YOUR TASK:
Update the material by replacing "pie chart" with "circle graph" and keeping everything else the same. Leave the pictures out of your version.

PROVIDED INFORMATION:
╔══
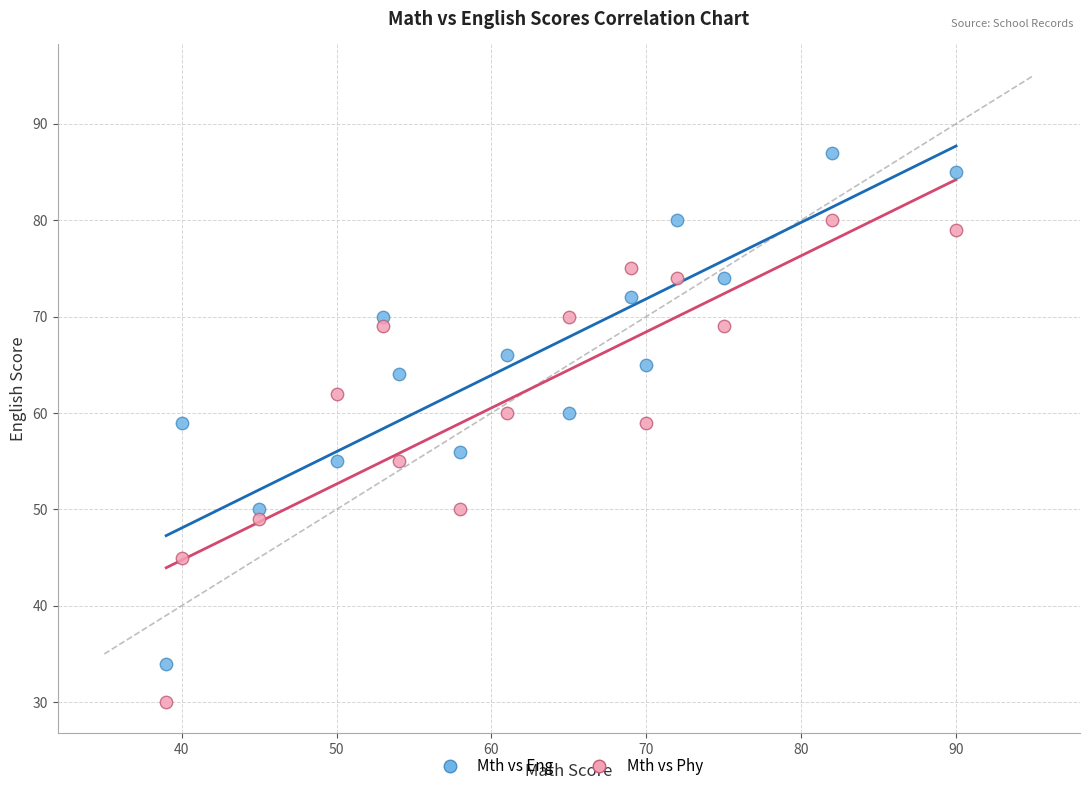

What are all the series names shown in the legend?

Mth vs Eng, Mth vs Phy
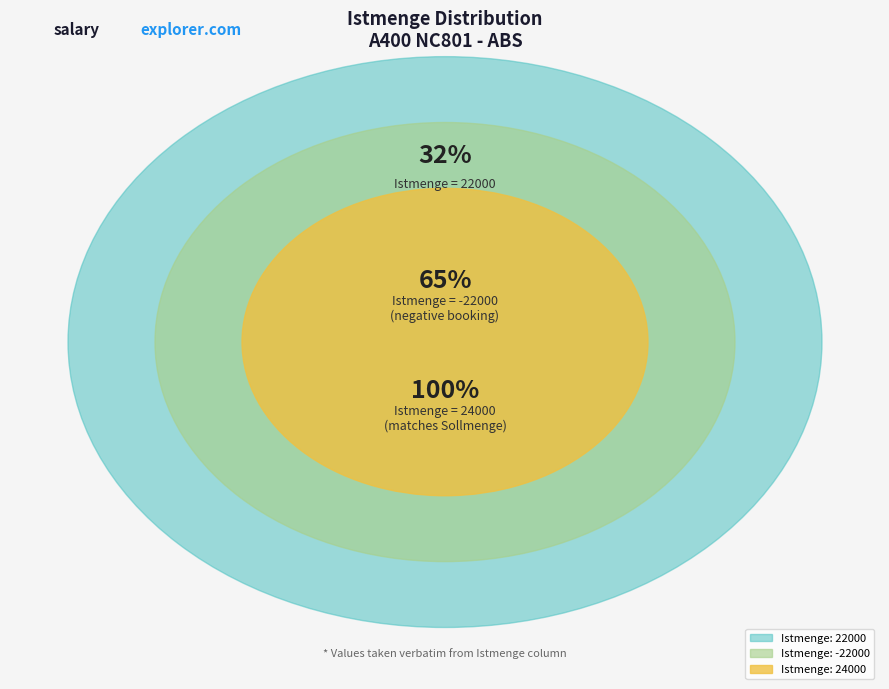

How many slices are in this pie chart?

3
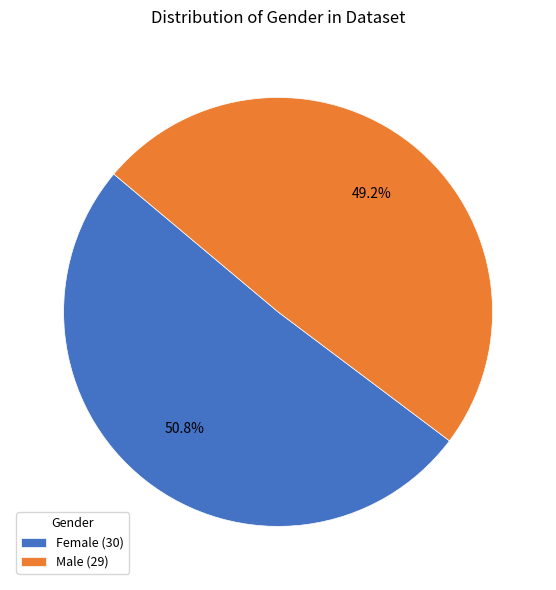

To the nearest percent, what is the difference between the largest and smallest slice percentages?

2%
╚══
RESPONSE AREA:
What are all the series names shown in the legend?

Mth vs Eng, Mth vs Phy

How many slices are in this circle graph?

3

To the nearest percent, what is the difference between the largest and smallest slice percentages?

2%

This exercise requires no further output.